Il progetto dei cantieri navali Ferretti a Taranto «è bloccato alla Corte dei Conti». A rivelarlo è il presidente della Regione Puglia, Michele Emiliano, che ha «chiesto un segnale» per lo sblocco dell’investimento da 200 milioni di euro al ministro per il Mezzogiorno, Mara Carfagna.
Il governatore pugliese ha sottolineato che «ci sono 1.500 posti di lavoro in ballo».
La ministra ha risposto che «questo investimento sollecitato dalla Regione Puglia mi sta molto a cuore e lo abbiamo inserito nel contratto di sviluppo per Taranto. Non posso che accogliere l’invito e sollecitazione. Direttamente con la Corte dei Conti e il collega Giorgetti interloquirò nelle prossime ore perché arrivi quanto prima il visto e si sblocchi la situazione».
Il confronto tra Emiliano e Carfagna si è sviluppato nell’ambito dell’evento “Le Meridiane – Recovery Sud il capitale delle donne”.

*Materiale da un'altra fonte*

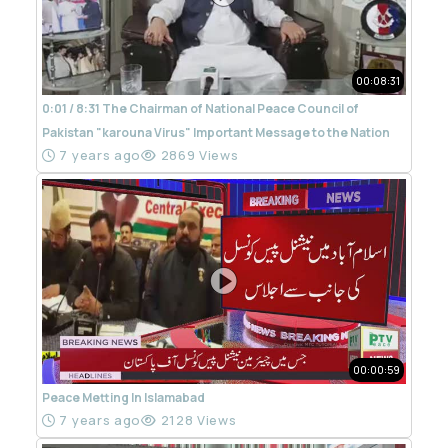
00:08:31
0:01 / 8:31 The Chairman of National Peace Council of
Pakistan "karouna Virus" Important Message to the Nation
7 years ago
2869 Views
00:00:59
Peace Metting In Islamabad
7 years ago
2128 Views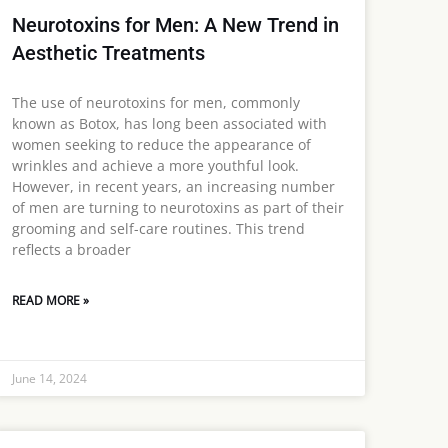
Neurotoxins for Men: A New Trend in
Aesthetic Treatments
The use of neurotoxins for men, commonly
known as Botox, has long been associated with
women seeking to reduce the appearance of
wrinkles and achieve a more youthful look.
However, in recent years, an increasing number
of men are turning to neurotoxins as part of their
grooming and self-care routines. This trend
reflects a broader
READ MORE »
June 14, 2024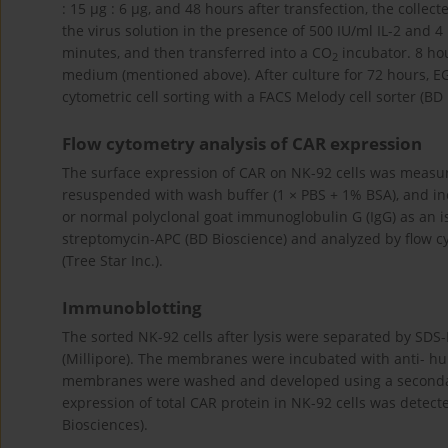
: 15 µg : 6 µg, and 48 hours after transfection, the colle
the virus solution in the presence of 500 IU/ml IL-2 and 
minutes, and then transferred into a CO
incubator. 8 hou
2
medium (mentioned above). After culture for 72 hours, EGF
cytometric cell sorting with a FACS Melody cell sorter (BD 
Flow cytometry analysis of CAR expression
The surface expression of CAR on NK-92 cells was measu
resuspended with wash buffer (1 × PBS + 1% BSA), and inc
or normal polyclonal goat immunoglobulin G (IgG) as an is
streptomycin-APC (BD Bioscience) and analyzed by flow cy
(Tree Star Inc.).
Immunoblotting
The sorted NK-92 cells after lysis were separated by SD
(Millipore). The membranes were incubated with anti- 
membranes were washed and developed using a secondary 
expression of total CAR protein in NK-92 cells was dete
Biosciences).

A fine 2021 Ferretti sembrava viaggiare spedita verso lo sbarco a Taranto. Il gruppo leader mondiale nella progettazione, costruzione e vendita di yacht a motore e da diporto di lusso, un fatturato pari a oltre 800 milioni di euro, esprimeva infatti “soddisfazione per la ratifica del Cipess delle risorse sia nell’ambito del Contratto Istituzionale di Sviluppo di Taranto che per l’istallazione di un sito produttivo Ferretti Group nelle aree Ex Belleli”.
«Grazie a quanto deliberato dal Cipess, oggi Ferretti Group può iniziare un percorso di investimenti a Taranto per sviluppare modelli, stampi, una divisione di ingegneria e un centro di ricerca e tecnologia avanzata su materiali quali carbonio e vetroresina – le parole dell’amministratore delegato del Gruppo Ferretti, Alberto Galassi, dello scorso dicembre – vogliamo fortemente essere in Puglia e contribuire al rilancio di un’ampia area industriale attraverso tecnologie e uomini in grado di imprimere una svolta positiva al modo di fare impresa d’eccellenza». Ieri, però, Emiliano ha rivelato che si sono presentati nuovi ostacoli, in sede di Corte dei Conti. Il governatore ha risposto anche a diverse domande sul tema del Pnrr: «C’è il sospetto fondato che venga investito in sostituzione di fondi nazionali già assegnati al Sud e che così si componga la quota del 40% e c’è il sospetto che in questa maniera i fondi che dovrebbero andare in modo supplementare del Pnrr al Mezzogiorno in realtà sostituiscano soldi che al Sud era già stati dati negli anni passati. Ora l’altro problema vero è che siamo di fronte a una crisi internazionale, c’è un buco nel bilancio dello Stato gigantesco e il Pnrr verrà probabilmente usato per metterci una pezza, sia pure in maniera indiretta».